Work on Interstellar[]

Thorne, whose work inspired the film, acted as scientific consultant and executive producer. The premise for the film had originally been conceived by producer Lynda Obst and Thorne, who had become friends when Carl Sagan once set them up on a blind date. Thorne and Obst previously collaborated on the 1997 film Contact and conceived a scenario about "the most exotic events in the universe suddenly becoming accessible to humans." The project attracted filmmaker Steven Spielberg's interest in directing and began development in June 2006, with an 8-page treatment written by Obst and Thorne with Spielberg attached to direct. Jonathan Nolan was hired to write a screenplay for the film, which would be Interstellar. When Spielberg left the project, Jonathan Nolan recommended his brother, Christopher Nolan, as the new director. Joining the project in 2012, Christopher Nolan met with Kip Thorne, then attached as executive producer, to discuss the use of spacetime in the story.

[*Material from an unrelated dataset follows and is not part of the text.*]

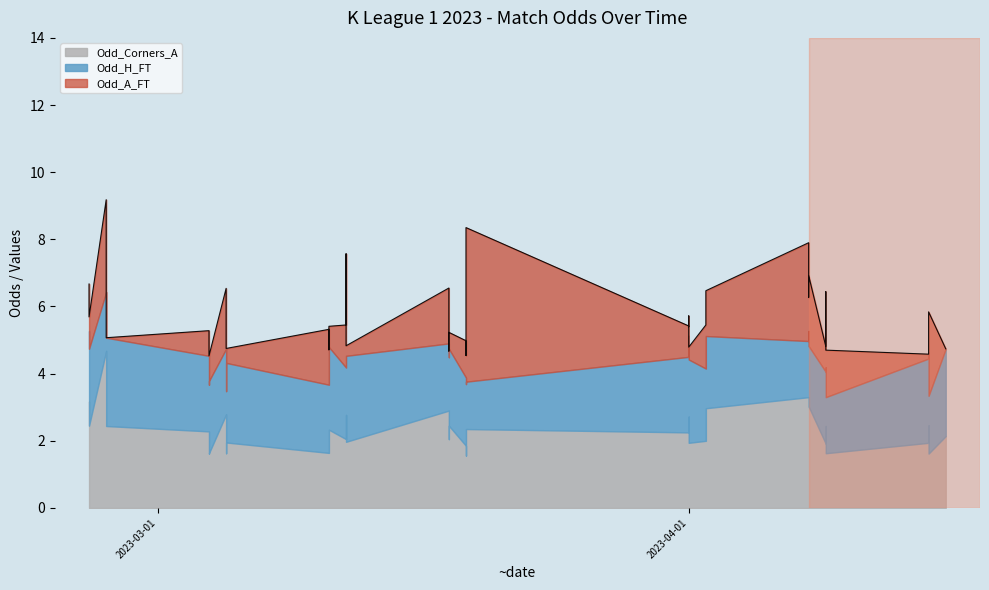

How many times do Odd_Corners_A and Odd_A_FT cross each other?

4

As the scientific consultant for the film, Thorne's role was to ensure the depictions of wormholes and relativity were as accurate as possible. "For the depictions of the wormholes and the black hole," he said, "we discussed how to go about it, and then I worked out the equations that would enable tracing of light rays as they traveled through a wormhole or around a black hole—so what you see is based on Einstein's general relativity equations." The eventual depiction of the wormhole was depicted as a sphere; the accretion disk of the black hole was described by Thorne as "anemic and at low temperature—about the temperature of the sun," allowing it to emit appreciable light, but not enough gamma- and X-rays to threaten nearby astronauts and planets.

Early in the process, Thorne laid down two guidelines: "First, that nothing would violate established physical laws. Second, that all the wild speculations... would spring from science and not from the fertile mind of a screenwriter." Nolan accepted these terms as long as they did not get in the way of the making of the movie. At one point, Thorne spent two weeks trying to talk Nolan out of an idea about a character traveling faster than light before Nolan finally gave up. According to Thorne, the element which has the highest degree of artistic freedom is the clouds of ice on one of the planets they visit, which are structures that probably go beyond the material strength that ice would be able to support.

On November 7, 2014, W. W. Norton & Company released The Science of Interstellar, a book by Kip Thorne.